Response by poster: thanks again for the advice everyone!

I think I'm increasingly aware that herm. is possibly not the best place to look for what I'm interested in, but like I said, I'm interested in how it could possibly lead to other places. then again, if it's just a field where people don't talk about bodies, I might peace out while I can.

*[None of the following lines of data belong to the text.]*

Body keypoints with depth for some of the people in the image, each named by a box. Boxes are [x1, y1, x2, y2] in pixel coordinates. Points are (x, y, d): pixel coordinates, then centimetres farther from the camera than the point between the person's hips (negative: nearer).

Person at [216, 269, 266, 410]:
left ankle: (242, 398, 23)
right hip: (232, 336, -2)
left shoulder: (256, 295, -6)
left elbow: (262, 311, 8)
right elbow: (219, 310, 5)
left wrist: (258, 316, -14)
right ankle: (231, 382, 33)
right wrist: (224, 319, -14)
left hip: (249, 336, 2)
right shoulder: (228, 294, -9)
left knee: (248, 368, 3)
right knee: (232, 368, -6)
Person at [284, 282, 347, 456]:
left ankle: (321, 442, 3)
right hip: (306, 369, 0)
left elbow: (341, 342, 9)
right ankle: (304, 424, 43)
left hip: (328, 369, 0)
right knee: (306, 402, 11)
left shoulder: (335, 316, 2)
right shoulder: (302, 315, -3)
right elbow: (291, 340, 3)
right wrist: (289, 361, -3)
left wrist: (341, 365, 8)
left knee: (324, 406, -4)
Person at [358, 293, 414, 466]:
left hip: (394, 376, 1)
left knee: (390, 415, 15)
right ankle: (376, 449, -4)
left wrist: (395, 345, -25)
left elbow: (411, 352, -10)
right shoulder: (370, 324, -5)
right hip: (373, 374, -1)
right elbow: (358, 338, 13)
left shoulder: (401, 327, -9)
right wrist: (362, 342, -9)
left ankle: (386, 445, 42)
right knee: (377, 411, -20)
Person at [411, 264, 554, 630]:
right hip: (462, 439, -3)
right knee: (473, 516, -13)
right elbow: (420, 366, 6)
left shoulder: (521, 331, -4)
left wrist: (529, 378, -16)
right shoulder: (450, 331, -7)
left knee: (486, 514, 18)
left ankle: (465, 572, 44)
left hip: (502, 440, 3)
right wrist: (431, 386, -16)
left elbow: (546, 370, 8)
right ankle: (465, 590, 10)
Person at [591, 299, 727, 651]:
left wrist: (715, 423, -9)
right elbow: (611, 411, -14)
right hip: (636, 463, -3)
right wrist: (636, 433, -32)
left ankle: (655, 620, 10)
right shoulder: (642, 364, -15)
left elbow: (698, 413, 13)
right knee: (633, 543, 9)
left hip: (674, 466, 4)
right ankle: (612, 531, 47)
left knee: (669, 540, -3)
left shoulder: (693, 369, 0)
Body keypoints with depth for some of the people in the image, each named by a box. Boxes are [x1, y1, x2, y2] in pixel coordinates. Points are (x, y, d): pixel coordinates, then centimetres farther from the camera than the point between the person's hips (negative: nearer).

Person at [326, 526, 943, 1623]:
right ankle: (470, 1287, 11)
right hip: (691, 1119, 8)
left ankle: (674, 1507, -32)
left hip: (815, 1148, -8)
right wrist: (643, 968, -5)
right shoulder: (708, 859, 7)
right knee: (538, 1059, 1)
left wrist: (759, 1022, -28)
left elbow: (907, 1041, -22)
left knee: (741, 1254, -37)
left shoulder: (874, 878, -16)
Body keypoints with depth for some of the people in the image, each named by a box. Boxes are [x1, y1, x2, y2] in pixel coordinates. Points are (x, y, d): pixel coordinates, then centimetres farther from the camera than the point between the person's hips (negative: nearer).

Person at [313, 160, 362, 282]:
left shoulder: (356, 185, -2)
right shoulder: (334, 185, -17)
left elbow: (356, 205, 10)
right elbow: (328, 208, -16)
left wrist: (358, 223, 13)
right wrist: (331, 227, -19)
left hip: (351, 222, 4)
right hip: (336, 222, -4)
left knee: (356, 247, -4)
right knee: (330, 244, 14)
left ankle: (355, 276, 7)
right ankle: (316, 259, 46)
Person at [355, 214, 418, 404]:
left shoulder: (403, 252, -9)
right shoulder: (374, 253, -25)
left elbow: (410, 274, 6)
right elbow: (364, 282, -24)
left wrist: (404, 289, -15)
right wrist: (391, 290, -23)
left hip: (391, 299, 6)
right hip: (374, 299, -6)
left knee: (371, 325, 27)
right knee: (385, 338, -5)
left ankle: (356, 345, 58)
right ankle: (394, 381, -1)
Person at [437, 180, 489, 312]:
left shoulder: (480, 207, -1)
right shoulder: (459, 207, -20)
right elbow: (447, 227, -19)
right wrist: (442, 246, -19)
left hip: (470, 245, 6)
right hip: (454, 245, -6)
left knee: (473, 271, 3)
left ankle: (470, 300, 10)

I should clarify - I'm not as new to philosophy as I may have made myself sound (whoops) - phil. minor at school, but it's pretty hard to find books that are thinking about and with bodies in the same way that dancers can, while using the same kind of language that books written not-for-dancers are written in (read: not dumbed-down)
posted by ameliaaah at 8:19 PM on January 26, 2011


If you're willing to go a different direction, then I'd put Michel Serres on your list. He's not in the hermeneutics canon, such as it is, but I get the feeling he's doing what you wish philosophical hermeneutics informed by phenomenology would do. See especially the ballet section of Genesis and the first section of The Troubadour of Knowledge. Be prepared for some WTF classical allegories mixed with high-flown language and everyday banalities that make even late Heidegger seem lucid, but it usually evokes something interesting, and sometimes it gets back to earth. And it certainly owes nothing to what he calls "the hell of dualism." But I'll Nth Merleau-Ponty as the one to master first.
posted by Monsieur Caution at 9:24 PM on January 26, 2011


I don't know if this helps, but Gadamer once held a talk about pain and structural parallels to hermeneutics on a medschool symposium. There's a transcription available in German.